Está lá Leonhardt Euler, autor daquela que ele considera a fórmula mais linda da matemática, a Identidade de Euler — que Atiyah compara à frase mais famosa da história da literatura, o “ser ou não ser” de Shakespeare.
Está lá o matemático norueguês Sophus Lie, criador dos Grupos de Lie mencionados em diversas palestras Fields (“uma das coisas mais importantes na matemática atual”) e proponente original da criação do prêmio Abel ainda em 1899, quando seu colega Niels Henrik Abel ainda estava vivo e se percebeu que o prêmio Nobel não tinha uma categoria voltada à Matemática.

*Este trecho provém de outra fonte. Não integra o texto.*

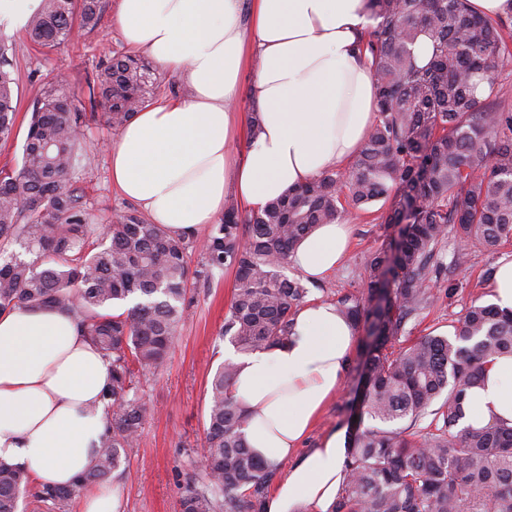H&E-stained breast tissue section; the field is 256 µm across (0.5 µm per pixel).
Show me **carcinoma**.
Wrapping results in <instances>:
<instances>
[{
    "label": "carcinoma",
    "mask_w": 512,
    "mask_h": 512,
    "mask_svg": "<svg viewBox=\"0 0 512 512\" xmlns=\"http://www.w3.org/2000/svg\"><path fill=\"white\" fill-rule=\"evenodd\" d=\"M368 2L377 110L354 168H330L259 211L228 199L201 236L168 232L131 209L101 230L90 223L76 187L89 164L85 114L66 79L42 87L20 167L0 170V312L70 311L112 378L103 394L109 423L90 467L71 488L34 489L33 512H69L84 486L129 466L146 414L139 373L160 365L178 335L189 279L234 270L221 336L240 353L274 347L309 293L302 278L282 272L295 246L317 225L343 222L346 206L378 200L388 203L385 229L398 236L364 262L360 291L334 302L365 336L357 420L331 512H512V426L459 427L487 363L512 355V313L473 304L451 332L393 351L407 323L437 300L428 283L444 267L447 238L457 268L472 247L512 240V110L497 102L498 71L512 64L507 21L477 14L468 0ZM102 11V0H41L28 34L50 52L74 31L95 29ZM423 36L433 53L420 65ZM13 56L0 40L1 141L16 121ZM155 81L143 59L116 56L89 86V101L118 132L151 101ZM195 252L201 265L192 273ZM129 299L138 303L116 312ZM236 372L226 360L213 374L201 475L183 486L180 512H264L278 466L246 445L230 390ZM29 485L26 471L0 461V512H18Z\"/></svg>",
    "instance_id": "carcinoma-1"
}]
</instances>
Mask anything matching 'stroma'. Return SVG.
<instances>
[{
	"mask_svg": "<svg viewBox=\"0 0 512 512\" xmlns=\"http://www.w3.org/2000/svg\"><path fill=\"white\" fill-rule=\"evenodd\" d=\"M115 0H103L99 27L80 34L50 54H42L31 43L26 29H13L0 23V39L13 43L16 54L13 66L18 77V113L16 134L0 141V167L16 166L21 161L22 145L33 104L42 85L56 75H64L71 92L77 97L80 112L90 113L88 86L103 62L127 48L111 28ZM86 152L90 164L79 186L95 223L103 224L118 211L134 208L112 184L106 144L112 130L102 122H89L86 129ZM382 202L366 209L348 208L351 241L343 263L324 280L310 283L309 296L318 301H333L359 289L358 274L365 259L386 242L382 224L377 221ZM512 257V241L495 248L476 246L462 269H448L434 279L440 295L435 306L428 308L406 326L407 340H415L431 331L448 332L471 304H490L488 283L501 258ZM235 288L233 271L218 274L210 282H197L189 317L180 326L175 342L159 368L140 374V385L147 413L141 438L134 449L128 468L116 480L121 494L119 512H179L181 488L196 467L190 449L202 447L207 390L217 366L229 349L228 340L219 332L229 310ZM360 390L357 369H349L335 400L317 421L308 437L306 448L317 447L333 431H349L357 412L356 392Z\"/></svg>",
	"mask_w": 512,
	"mask_h": 512,
	"instance_id": "stroma-1",
	"label": "stroma"
}]
</instances>
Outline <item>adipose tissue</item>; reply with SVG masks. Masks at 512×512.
I'll return each instance as SVG.
<instances>
[{
	"instance_id": "ef3b65f1",
	"label": "adipose tissue",
	"mask_w": 512,
	"mask_h": 512,
	"mask_svg": "<svg viewBox=\"0 0 512 512\" xmlns=\"http://www.w3.org/2000/svg\"><path fill=\"white\" fill-rule=\"evenodd\" d=\"M368 0H117L112 27L136 56L178 75L184 94L147 105L107 146L112 182L152 223L191 232L215 223L227 194L257 210L350 162L375 117L372 72L359 51ZM247 94L253 124L234 105ZM247 137L243 157L232 146ZM345 224H323L290 259L323 279L340 264ZM357 340L332 303L297 311L288 341L236 357L231 392L255 454L295 464L265 512H330L344 479L343 432L301 446L335 397ZM111 366L76 318L55 308L0 313V461L33 486L73 485L108 420ZM465 424L512 426V355L493 360L465 402Z\"/></svg>"
}]
</instances>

Está lá John Von Neumann, que contribuiu em diversas áreas da Matemática e da Física. “Von Neumann era um gênio. As pessoas usam a palavra gênio de maneira muito casual, mas gênios mesmo são limitados: Mozart, Ramanujan”, disse Atiyah. “Ele fazia tudo, e fazia rápido”.
Está lá Bertrand Russell, único matemático a ter ganho um prêmio Nobel — no caso, o de Literatura. “Se você é um matemático e quer ganhar um Nobel, portanto, escreva bem”, aconselhou Sir Michael.
Também Kurt Gödel, “o mais famoso lógico do século 20”, passou pelo carrossel histórico de Atiyah. “Foi um louco formidável”, disse. “Ele demonstrou que há coisas que são verdadeiras ainda que não se possa prová-las.”
Segundo ele, o futuro da Matemática e a Física é a unificação de tudo, e essa unificação passa pela virada computacional iniciada por Alan Turing na Inglaterra dos tempos da Segunda Guerra Mundial, quando Sir Michael cursava o secundário em Alexandria, no Egito.
Ao final da palestra, enquanto a equipe que auxilia Sir Michael preparava sua saída, dezenas de membros da plateia se aproximaram em silêncio do palco. Quando ele saía, foi cercado por seus admiradores e respondeu a diversas questões, sempre com um sorriso no rosto.